Patagonian monsters: Alcohol, genes and human migrations... Part 1

I am Always on the look out for interesting papers that identify crucial differences between Native Americans and Asians: since Asia is the alleged homeland of Amerindians we would expect Asians and Americans to be similar, not different, so discrepancies between them are interesting (because they must be explained to justify the theory of a Beringian migration of Asians into America).

So, the other day, when I came across a map which depicted the global distribution of the ADH1B*47His allele (more on it later), I was delighted. The map, shown below, depicts a contrast between America is shaded in white and East Asia shaded dark.

Furthermore, America is similar to Subequatorial Africa, Western and Northern Europe and the Arctic region of Central Siberia, and very different from Asia, PNG and Australia. [1]

Global contour plot of ADH1B*47His Allele. From Fig. 2 in [1]

So as clear as Black and White, America (white) is different to Asia (Black). Something is going on. Apparently America, Europe and Africa share a common trait not found in the rest of Eurasia and Oceania. This is indeed another case of an Amerindian gene not shared by their alleged Siberian or Asian "relatives".

I decided to take a deep look into the matter. And first of all, find out what was this ADH1B*47His Allele is all about... and the story is quite interesting.

On food, alcohol and genes

Fruit is a primary source of energy for many insects and animals, including our primate ancestors. Overripe fruits, in a warm and humid tropical environment can ferment and attain a considerable level of alcohol (even as high as 8.1% - about half way between wine and beer), this is quite intoxicating and has evolutionary implications.

Monkeys eating this kind of fruit would get drunk and unless they developed some mechanism to get rid of the alcohol, would face serious problems in the wilderness: a tottering and drunk or even a hung-over ape would be an easy prey for a sober lion or leopard.

Since our hominid ancestors also ate a considerable quantity of fruit, they too would have had to deal with alcohol in their systems. Somehow they would have to cope with optimizing the fruit as a food resource, with the alcoholic consequences of its ingestion: Alcohol metabolization is something that over the course of thousands of years would selected for, or against, by the forces natural selection.

It appears that the common ancestor of both humans and chimpanzees developed the ability to metabolize alcohol about 10 mya [2]. We still carry this adaptation in our genes. But not all humans have the same set, there are differences, and their effects are noticeable.
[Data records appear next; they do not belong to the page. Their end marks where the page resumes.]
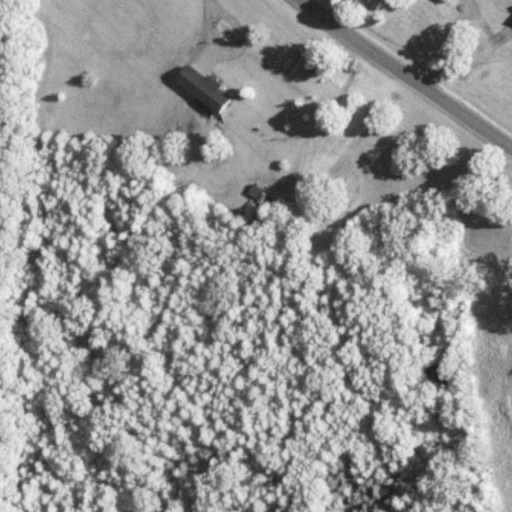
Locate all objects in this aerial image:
building: (445, 0)
road: (212, 37)
road: (405, 75)
building: (202, 89)
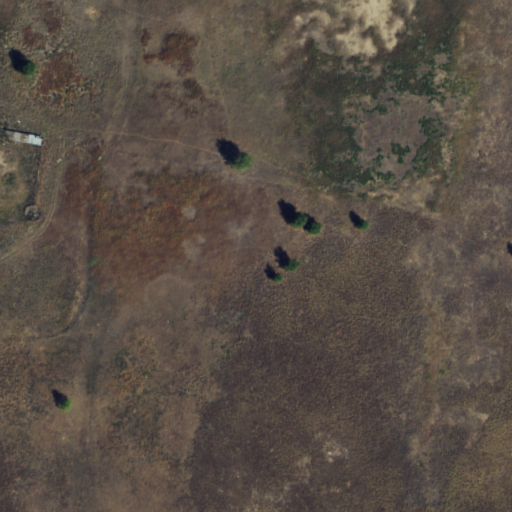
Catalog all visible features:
building: (31, 139)
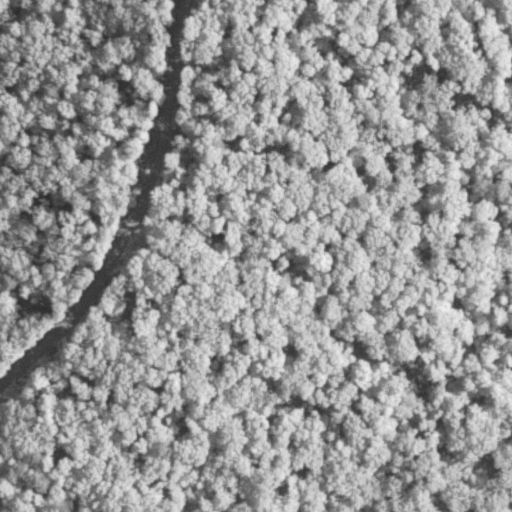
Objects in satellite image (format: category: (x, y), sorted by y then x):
road: (140, 214)
park: (255, 255)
About metabolizing alcohol

The alcohol we ingest is absorbed into our blood stream and besides giving us an "alcoholic high", it goes through our liver which breaks it down into other compounds.

There are two kinds of enzymes that metabolize alcohol: ADH, or Alcohol Dehydrogenase and ALDH or Aldehyde Dehydrogenase. They work in tandem to rid us of alcohol:

ADH tuns ethanol (ethyl alcohol) into acetaldehyde, a nasty toxic substance which which provokes nausea, hedaches, hangover and flushing. The aldehyde in turn is metabolized by ALDH into acetic acid (actually, acetate, the ion) which is finally eliminated as waste.
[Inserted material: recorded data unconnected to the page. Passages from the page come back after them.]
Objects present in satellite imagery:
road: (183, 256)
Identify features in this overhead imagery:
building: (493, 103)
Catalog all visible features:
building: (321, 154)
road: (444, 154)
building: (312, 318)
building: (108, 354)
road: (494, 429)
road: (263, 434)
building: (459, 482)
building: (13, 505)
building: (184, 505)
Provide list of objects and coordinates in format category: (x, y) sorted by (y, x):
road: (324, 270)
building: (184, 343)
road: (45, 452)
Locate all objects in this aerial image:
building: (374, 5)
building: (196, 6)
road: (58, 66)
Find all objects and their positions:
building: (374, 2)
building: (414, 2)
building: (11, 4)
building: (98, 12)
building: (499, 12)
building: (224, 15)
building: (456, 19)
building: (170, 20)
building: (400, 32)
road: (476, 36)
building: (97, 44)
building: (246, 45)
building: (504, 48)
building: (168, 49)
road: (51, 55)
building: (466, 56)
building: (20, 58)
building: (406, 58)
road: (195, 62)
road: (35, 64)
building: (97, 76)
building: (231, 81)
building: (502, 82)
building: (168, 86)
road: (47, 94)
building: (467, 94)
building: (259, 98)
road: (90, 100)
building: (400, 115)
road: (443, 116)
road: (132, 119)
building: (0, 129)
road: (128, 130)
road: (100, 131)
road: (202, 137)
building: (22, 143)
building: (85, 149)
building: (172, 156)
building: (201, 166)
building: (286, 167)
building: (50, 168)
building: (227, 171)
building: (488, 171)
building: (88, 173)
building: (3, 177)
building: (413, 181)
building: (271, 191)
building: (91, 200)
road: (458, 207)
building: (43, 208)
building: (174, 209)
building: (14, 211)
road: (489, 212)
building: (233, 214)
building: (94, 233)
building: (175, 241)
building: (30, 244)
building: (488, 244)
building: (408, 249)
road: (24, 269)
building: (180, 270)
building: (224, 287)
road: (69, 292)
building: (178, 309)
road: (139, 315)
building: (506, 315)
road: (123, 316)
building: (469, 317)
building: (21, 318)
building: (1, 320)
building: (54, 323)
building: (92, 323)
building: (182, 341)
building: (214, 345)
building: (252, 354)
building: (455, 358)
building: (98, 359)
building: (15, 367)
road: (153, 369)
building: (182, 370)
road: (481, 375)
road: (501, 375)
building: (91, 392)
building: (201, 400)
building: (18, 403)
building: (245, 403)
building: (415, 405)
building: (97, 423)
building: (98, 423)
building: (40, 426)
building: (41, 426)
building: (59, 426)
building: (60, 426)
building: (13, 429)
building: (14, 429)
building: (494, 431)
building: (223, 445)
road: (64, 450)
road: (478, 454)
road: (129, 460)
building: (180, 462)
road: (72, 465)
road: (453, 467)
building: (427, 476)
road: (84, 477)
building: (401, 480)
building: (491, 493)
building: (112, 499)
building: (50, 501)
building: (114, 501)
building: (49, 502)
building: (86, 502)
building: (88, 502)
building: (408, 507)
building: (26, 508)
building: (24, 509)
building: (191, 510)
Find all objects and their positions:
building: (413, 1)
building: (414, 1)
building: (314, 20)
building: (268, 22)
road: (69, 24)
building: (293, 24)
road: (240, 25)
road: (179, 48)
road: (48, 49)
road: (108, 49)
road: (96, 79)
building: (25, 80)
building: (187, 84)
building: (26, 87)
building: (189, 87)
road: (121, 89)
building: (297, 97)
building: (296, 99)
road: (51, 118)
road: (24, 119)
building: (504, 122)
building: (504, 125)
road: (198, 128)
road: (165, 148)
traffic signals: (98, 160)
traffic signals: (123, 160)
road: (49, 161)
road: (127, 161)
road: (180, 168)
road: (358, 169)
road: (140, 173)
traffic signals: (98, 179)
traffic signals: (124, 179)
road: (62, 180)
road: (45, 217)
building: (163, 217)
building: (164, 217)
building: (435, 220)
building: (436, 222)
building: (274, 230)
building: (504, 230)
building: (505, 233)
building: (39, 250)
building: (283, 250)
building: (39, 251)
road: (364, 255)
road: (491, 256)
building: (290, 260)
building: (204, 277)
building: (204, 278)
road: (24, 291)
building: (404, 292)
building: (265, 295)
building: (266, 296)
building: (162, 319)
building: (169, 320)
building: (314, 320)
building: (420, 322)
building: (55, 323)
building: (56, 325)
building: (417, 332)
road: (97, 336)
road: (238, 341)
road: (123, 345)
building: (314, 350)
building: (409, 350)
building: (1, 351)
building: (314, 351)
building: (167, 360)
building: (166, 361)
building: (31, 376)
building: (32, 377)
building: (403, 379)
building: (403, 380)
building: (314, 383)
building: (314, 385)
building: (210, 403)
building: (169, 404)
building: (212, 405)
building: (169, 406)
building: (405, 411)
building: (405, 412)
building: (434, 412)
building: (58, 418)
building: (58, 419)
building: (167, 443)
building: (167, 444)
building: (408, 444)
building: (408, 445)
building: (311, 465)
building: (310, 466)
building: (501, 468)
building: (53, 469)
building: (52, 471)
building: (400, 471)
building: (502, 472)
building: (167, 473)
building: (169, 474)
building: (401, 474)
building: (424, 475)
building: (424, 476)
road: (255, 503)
The reactions are the following:

H₃C - CH₂-OH (ethanol) -- ( ADH ) --> H₃C - CH=O (acetaldehyde)

H₃C - CH=O (acetaldehyde) -- ( ALDH ) --> H₃C - COOH (acetic acid)
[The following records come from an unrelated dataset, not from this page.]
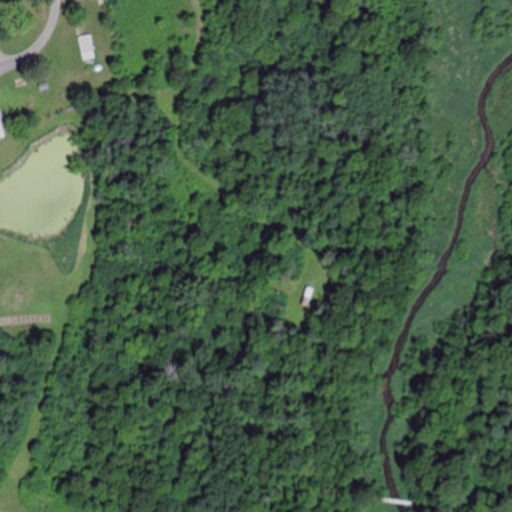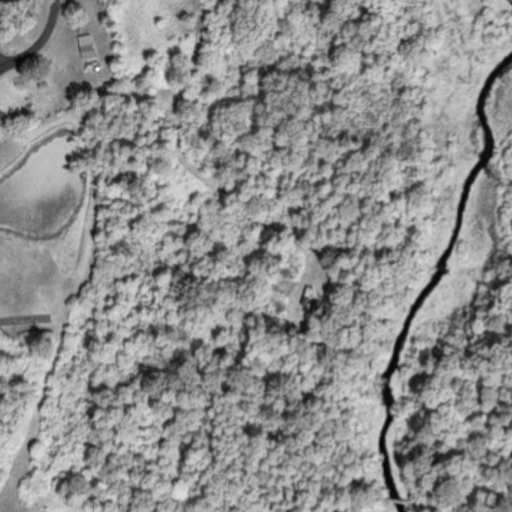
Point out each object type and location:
building: (85, 47)
road: (47, 57)
building: (1, 132)
building: (306, 297)
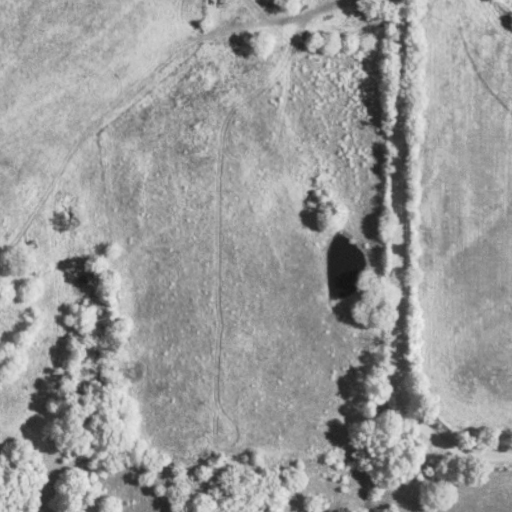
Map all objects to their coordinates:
road: (279, 18)
road: (395, 268)
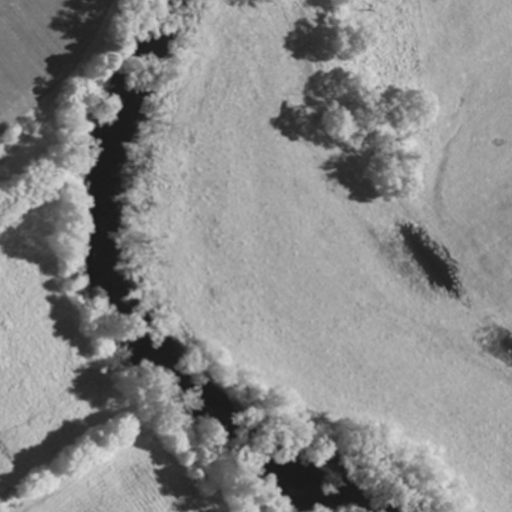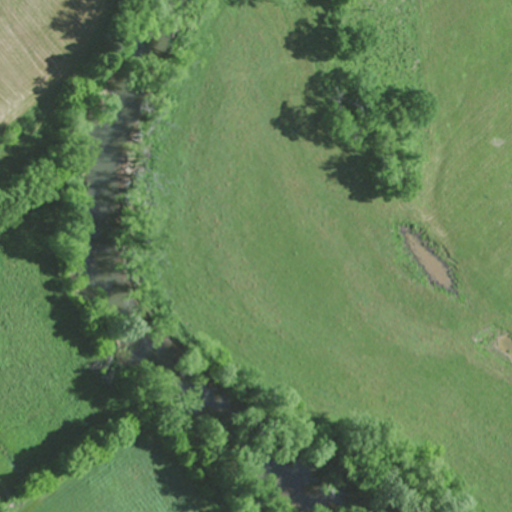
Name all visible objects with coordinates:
river: (121, 301)
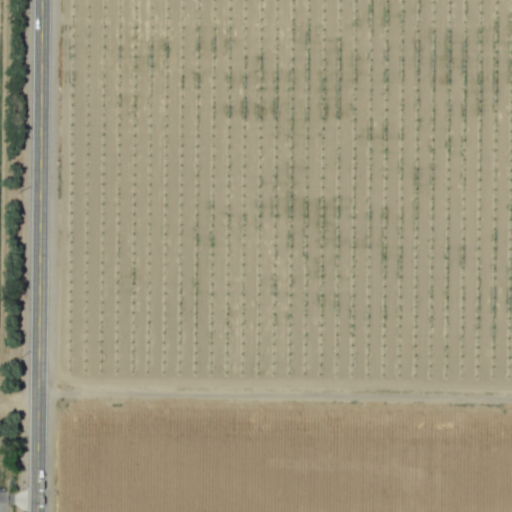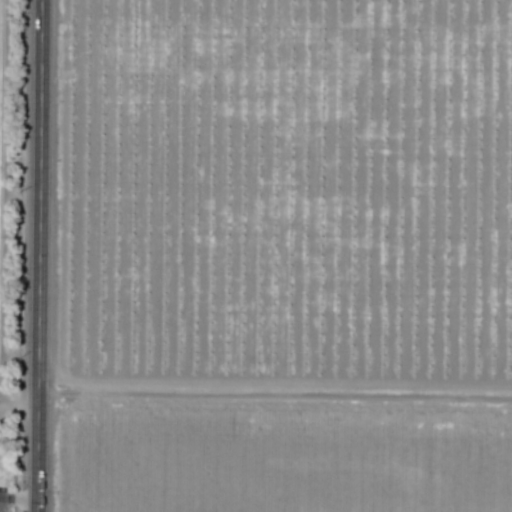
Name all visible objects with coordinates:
road: (39, 256)
road: (18, 496)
The interesting part of this is that there are different alleles of the genes that code for these enzymes, and that these are found at different frequencies among human populations around the world (like shown in the maps above and below).

ALDH alleles and aldehyde

It appears that people who carry a mutated allele of ALDH2*2 gene, the ALDH2*487Lys, are less likely to become alcoholics (Huai-Rong, Luo et al, 2009) [3], and the reason is very straightforward: the mutation reduces the enzyme's ability to convert acetaldehyde into acetic acid, therefore acetaldehyde accumulates in the body, dilates capillaries provoking a flush, and other negative hang-over consequences such as headaches and nausea. Since drinking becomes unpleasant, the carriers of this mutation tend to avoid drinking and remain sober.

Other people, lacking this mutation, turn aldehyde into acetic acid more efficiently, so drinking, for them, is pleasant, which increases the risk of alcoholism.

It appears too, that the "deficiency allele is of interest because natural selection in the form of conferring resistance to parasite infection may have preserved this allele in Asia" [4], so besides keeping its carriers sober, it kept them healthy too. This would also be something that natural selection processes could act upon, reinforcing the presence of this allele.

This ALDH2*2 mutation is predominant among people of East Asian descent. (between 26 and 46% of Chinese, Japanese and Koreans carry it), it falls to 13-6% in the surrounding areas and to less than 3% in India, Europe and Papua New Guinea; it is absent among Native Americans. So we can guess that the latter populations will tend to be more alcoholic than the former.

Map showing the global distribution of ALDH2* alleles. The red segments indicate the "Asian" mutation. Adapted from [3]

The paper (Huai-Rong, Luo et al, 2009) [3], contends that the "limited distribution of atypical allele ALDH2*487Lys indicated a recent expansion event."; and they believe that it originated recently in the Pai-Yuei tribe in Southern China 2 to 3 kya., maybe because they cultivated rice. Which may be the case. They do not present any proof regarding their dating, so I will take it as an educated guess.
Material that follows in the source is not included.